Transcribe the stretch of entries below from the line with "请看 [Preface](preface.md) 章节.**" through the line with "Why Functional Programming?](ch1.md)", exactly and with both ends included; leave out all other lines.

───── PROVIDED DATA

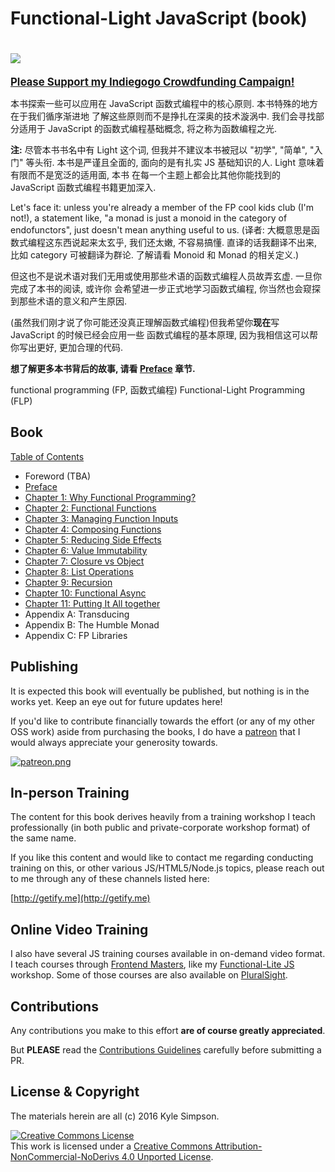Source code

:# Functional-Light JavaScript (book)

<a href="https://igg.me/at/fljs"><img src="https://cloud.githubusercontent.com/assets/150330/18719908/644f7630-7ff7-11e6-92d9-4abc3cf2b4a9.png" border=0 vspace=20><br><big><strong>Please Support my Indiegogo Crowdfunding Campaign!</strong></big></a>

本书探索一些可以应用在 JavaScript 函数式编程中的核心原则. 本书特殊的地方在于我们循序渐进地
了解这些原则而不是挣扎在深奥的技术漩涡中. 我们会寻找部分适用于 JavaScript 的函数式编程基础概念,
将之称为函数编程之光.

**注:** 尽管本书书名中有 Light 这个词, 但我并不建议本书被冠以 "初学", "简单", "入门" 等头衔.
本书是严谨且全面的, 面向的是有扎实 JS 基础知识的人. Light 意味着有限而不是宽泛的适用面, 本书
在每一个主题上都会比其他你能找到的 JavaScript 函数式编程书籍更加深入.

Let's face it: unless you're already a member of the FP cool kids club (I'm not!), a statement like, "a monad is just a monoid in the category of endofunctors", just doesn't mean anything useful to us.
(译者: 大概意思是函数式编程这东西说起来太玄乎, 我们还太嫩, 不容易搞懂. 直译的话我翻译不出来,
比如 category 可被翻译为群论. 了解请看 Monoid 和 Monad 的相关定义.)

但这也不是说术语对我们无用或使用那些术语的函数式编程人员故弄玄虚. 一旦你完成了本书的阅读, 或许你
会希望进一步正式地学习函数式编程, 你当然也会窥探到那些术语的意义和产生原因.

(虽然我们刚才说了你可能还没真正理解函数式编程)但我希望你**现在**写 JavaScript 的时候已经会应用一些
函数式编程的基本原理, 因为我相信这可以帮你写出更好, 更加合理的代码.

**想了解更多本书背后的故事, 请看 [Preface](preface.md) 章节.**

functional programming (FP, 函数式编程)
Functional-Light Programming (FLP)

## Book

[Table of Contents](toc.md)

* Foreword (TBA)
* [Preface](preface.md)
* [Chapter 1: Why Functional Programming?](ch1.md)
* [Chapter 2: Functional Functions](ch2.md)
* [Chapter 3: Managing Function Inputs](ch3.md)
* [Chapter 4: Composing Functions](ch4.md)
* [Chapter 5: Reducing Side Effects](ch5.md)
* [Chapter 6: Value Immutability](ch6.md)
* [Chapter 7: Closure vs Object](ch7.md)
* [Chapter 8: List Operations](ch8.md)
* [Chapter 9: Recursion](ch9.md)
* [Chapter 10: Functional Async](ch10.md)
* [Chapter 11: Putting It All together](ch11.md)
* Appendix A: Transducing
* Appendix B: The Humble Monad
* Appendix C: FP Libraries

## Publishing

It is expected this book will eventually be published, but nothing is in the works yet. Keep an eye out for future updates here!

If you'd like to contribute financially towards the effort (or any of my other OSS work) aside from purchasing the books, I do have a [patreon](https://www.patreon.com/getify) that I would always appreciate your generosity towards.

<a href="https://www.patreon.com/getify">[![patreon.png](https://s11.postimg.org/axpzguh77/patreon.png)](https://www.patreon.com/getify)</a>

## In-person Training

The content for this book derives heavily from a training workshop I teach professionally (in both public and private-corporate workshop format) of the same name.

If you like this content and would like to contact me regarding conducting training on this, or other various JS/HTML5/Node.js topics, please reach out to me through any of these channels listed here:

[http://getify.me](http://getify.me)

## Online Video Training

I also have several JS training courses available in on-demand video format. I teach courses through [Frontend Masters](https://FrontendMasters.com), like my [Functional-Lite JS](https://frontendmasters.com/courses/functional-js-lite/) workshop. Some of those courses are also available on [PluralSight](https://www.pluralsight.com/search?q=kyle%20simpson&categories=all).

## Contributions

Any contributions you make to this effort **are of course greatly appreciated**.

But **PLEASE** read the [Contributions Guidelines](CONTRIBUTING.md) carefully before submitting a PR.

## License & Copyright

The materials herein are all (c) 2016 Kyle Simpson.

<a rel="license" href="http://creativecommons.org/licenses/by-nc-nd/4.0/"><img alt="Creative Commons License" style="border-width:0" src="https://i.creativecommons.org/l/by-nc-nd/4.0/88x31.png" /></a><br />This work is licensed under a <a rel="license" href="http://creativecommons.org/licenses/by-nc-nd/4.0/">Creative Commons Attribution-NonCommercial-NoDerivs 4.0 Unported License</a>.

──────────
───── PROVIDED DATA

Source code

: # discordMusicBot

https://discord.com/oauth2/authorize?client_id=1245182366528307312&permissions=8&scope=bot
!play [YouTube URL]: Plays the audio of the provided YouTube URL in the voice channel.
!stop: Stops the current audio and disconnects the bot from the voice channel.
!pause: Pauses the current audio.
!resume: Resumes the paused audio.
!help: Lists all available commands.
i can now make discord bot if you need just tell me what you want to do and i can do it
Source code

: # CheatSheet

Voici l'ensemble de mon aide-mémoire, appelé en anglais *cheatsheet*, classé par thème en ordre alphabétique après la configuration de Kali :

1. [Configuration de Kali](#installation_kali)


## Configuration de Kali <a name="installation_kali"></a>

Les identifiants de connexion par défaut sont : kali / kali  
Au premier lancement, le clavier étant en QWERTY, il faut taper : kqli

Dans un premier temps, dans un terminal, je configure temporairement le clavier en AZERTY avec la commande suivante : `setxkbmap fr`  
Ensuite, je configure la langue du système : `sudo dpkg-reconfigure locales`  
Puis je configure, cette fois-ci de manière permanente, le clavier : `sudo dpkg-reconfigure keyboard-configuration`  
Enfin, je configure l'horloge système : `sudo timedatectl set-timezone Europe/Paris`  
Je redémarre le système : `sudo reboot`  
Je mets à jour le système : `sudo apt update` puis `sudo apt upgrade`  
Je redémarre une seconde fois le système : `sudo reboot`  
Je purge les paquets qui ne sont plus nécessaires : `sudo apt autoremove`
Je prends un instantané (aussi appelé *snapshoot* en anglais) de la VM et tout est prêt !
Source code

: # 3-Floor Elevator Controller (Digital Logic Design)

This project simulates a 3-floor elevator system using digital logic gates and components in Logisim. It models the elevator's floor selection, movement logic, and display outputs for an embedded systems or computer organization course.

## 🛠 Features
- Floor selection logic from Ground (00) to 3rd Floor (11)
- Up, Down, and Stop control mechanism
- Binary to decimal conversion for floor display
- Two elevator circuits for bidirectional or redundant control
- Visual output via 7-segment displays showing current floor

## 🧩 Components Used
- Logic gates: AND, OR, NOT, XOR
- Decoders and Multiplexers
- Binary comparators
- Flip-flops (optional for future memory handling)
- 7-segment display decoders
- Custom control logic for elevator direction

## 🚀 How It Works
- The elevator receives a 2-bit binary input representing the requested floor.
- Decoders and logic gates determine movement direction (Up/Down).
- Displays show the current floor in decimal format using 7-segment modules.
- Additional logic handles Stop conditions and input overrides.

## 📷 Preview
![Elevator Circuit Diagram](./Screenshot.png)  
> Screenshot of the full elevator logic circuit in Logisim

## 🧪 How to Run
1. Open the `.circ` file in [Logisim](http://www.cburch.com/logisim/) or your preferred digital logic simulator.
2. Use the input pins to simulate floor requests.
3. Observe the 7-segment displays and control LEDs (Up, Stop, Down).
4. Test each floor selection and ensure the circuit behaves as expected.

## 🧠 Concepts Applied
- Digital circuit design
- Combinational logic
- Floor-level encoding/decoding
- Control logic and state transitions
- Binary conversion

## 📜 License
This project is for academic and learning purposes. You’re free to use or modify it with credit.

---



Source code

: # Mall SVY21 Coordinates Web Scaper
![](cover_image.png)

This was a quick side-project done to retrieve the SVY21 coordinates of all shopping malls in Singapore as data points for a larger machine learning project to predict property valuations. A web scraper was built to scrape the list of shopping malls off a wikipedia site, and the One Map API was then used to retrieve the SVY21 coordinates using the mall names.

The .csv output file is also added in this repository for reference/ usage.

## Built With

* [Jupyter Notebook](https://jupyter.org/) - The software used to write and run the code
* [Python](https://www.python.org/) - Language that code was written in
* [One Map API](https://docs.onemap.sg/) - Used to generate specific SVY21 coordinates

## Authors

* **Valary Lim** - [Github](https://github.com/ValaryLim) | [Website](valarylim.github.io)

──────────

ANSWER BELOW:
**想了解更多本书背后的故事, 请看 [Preface](preface.md) 章节.**

functional programming (FP, 函数式编程)
Functional-Light Programming (FLP)

## Book

[Table of Contents](toc.md)

* Foreword (TBA)
* [Preface](preface.md)
* [Chapter 1: Why Functional Programming?](ch1.md)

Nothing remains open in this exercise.